Not any special suggestion, just to identify which ASN.1 source file triggers the issue, and then to fix the code and / or the regex... Welcome to the great world of ASN.1, and all its diversity ;)

Ack. Stepping through it in pdb now.

So far, the results suggest that the change to the regex is correct, and that it has actually fixed a different bug[*], which has exposed a latent issue further down the pipeline.

I will have further results in the next hour or so.

[*]: the current regex matches a ; to detect an OID-Ref in the final import section. The trailing ; is never included in the text argument to module_get_import(...), so that case would never match. My PR changes the regex to match on $ in this case.

On the other side, in case you have just a few source files that have such IMPORTS statements, maybe it would be easier to simply adapt them so they can compile.

Yeah, if they were all mine then I would. The primary use case for rpkimancer is prototype generation during the standardisation phase of new RPKI object types. The usual convention in the IETF is:

foo FROM Bar
    { <id-mod-bar> }

Convincing people to change this will be harder than fixing the parsing!

The compiler in pycrate has other limitations that I never solved, too (see https://github.com/p1sec/pycrate/wiki/Compiling-asn1-specifications#limitations)...

Yeah, I saw those. The only limitation that I have in the mods that I am working with is processing multi-root WITH COMPONENTS. I think that implementing anything on that list would require a full tokeniser->lexer->ast pipeline. That's not something I have capacity to offer help with at the moment!

benmaddison commented 3 years ago

OK, that was a hassle, but it now covers all the corner cases in asn1dir

One question: Do you know if it is legal to import a symbol with non-empty params, like:

IMPORT
  foo{bar} FROM Baz;

There are no examples of this in asn1dir, and I'm not even sure what would mean, but if it is legal then the regex will break!

Also, should I add python -m pycrate_asn1c.asnproc to the CI workflow, to prevent regressions?

benmaddison commented 3 years ago

Oh, sorry, one more thing:

There is lots of scope to make the regex more compact and readable by making full use of qualifier and set shorthands. E.g. + instead of {1,}, and \w instead of [a-zA-Z0-9_] I have avoided using them in this PR to maintain consistency, but I can shorten the new version substantially.
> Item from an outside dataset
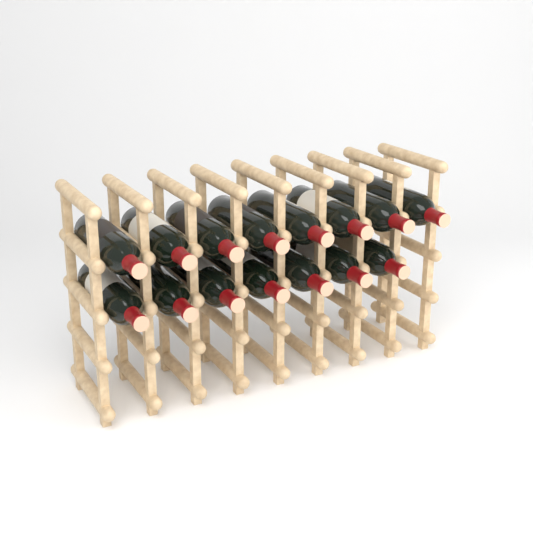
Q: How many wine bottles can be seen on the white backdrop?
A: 15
Let me know what you prefer?

p1-bmu commented 3 years ago

OK, that was a hassle, but it now covers all the corner cases in asn1dir

One question: Do you know if it is legal to import a symbol with non-empty params, like:

IMPORT
  foo{bar} FROM Baz;

There are no examples of this in asn1dir, and I'm not even sure what would mean, but if it is legal then the regex will break!
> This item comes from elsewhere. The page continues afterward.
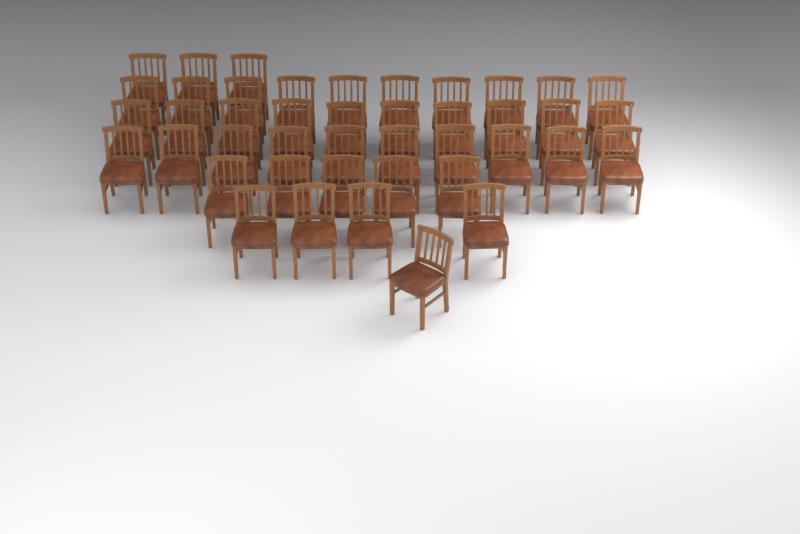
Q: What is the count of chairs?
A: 43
I don't think this is permitted by the ASN.1 specification, and should not happen.

Also, should I add python -m pycrate_asn1c.asnproc to the CI workflow, to prevent regressions?

No, this is useless. I am taking care of this when a change is made in the compiler (what is very rare).
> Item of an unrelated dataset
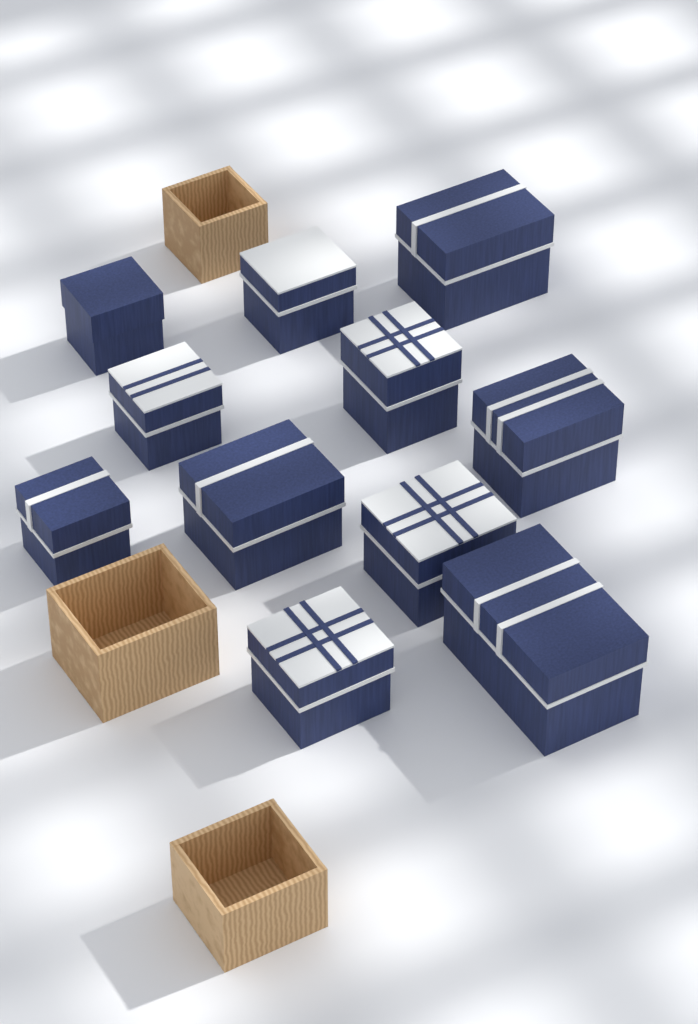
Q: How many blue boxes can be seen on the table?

p1-bmu commented 3 years ago

Oh, sorry, one more thing:

There is lots of scope to make the regex more compact and readable by making full use of qualifier and set shorthands. E.g. + instead of {1,}, and \w instead of [a-zA-Z0-9_] I have avoided using them in this PR to maintain consistency, but I can shorten the new version substantially.

Let me know what you prefer?

I was not used to Python re library when I wrote this part of the code, therefore I used std regex patterns. If you are sure + and \w are equal replacement for more std notation, go ahead. Be careful also with the unicode / ascii mess between Python 2 and 3 (at least for \w).

p1-bmu commented 3 years ago

As such, your change does not impact the code generation for integrated ASN.1 modules, therefore I am happy to merge it if this is fine for you.

benmaddison commented 3 years ago

As such, your change does not impact the code generation for integrated ASN.1 modules, therefore I am happy to merge it if this is fine for you.

Yeah, please go ahead. I might attempt the regex cleanup when I have a bit more time. That can be a new PR.

benmaddison commented 3 years ago

@p1-bmu thanks for merging. Is there anything further that needs to be done before doing a 0.5.0 release? Happy to help where I can.